--- Check your understanding ---
1) According to the book reviews, who translated the Swedish novella The Room?
2) Extend the book reviews past their final sentence.

--- Page excerpt ---
**********
The Room
Jonas Karlsson
This disquieting Swedish novella, translated by Neil Smith, follows Björn, a comically self-important loner striving for a small slice of power in a sprawling organisation known only as “the Authority”. Björn discovers “the room”, a private office where he finds clarity and calm, which his co-workers refuse to accept exists. Written, according to the dust jacket, “in the tradition of Franz Kafka”, this is less the story of one man’s struggle against bureaucracy than his quest to become subsumed by it. If Kafka’s insight was to reveal how power thrives on the complicity of the individual, Karlsson takes this concept to otherworldly extremes.
Hogarth, 176pp, £9.99
Honeydew
Edith Pearlman
Pearlman’s first collection of short stories since the critically acclaimed Binocular Vision (2011) is as sweet as its title suggests. Together, the stories constitute a meditation not only on ageing and illness – count the hospitals – but on humanity. The unapologetic sentimentality with which Pearlman approaches her subject is offset by a rare eye for detail: each character comes fully formed and readers will be charmed by the itemised clothing descriptions and peeks into characters’ reading habits. A moreish treat from a master of the form.
**********
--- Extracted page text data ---
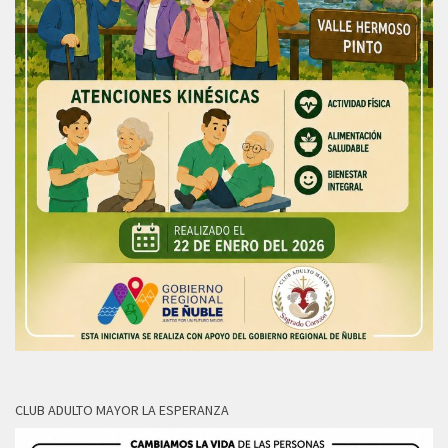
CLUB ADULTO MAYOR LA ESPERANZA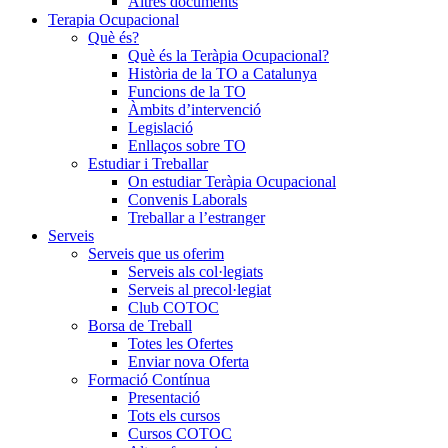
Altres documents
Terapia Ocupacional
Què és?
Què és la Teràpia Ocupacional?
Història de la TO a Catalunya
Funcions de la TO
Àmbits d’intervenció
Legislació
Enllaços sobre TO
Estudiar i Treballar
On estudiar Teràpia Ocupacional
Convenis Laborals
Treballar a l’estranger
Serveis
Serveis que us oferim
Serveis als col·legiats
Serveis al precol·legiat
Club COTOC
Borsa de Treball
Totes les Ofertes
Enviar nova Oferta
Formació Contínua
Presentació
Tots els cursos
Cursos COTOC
**********
--- Responses to the tasks ---
1) Neil Smith

2)
John Murray, 288pp, £16.99
Citizen Coke
Bartow J Elmore
As one of the marquee brands of international capitalism, Coca-Cola is the real thing for a study of the free market’s strengths and weaknesses. Since its invention in 1886, the company has finessed cheap ingredients into hard cash. Bartow J Elmore looks at how strategies such as using public water and outmuscling corn, cane and coca suppliers, while minimising its own infrastructure, helped Coca-Cola become the world’s most valuable brand. Public-health issues are just one of the costs that continue to be borne by the public.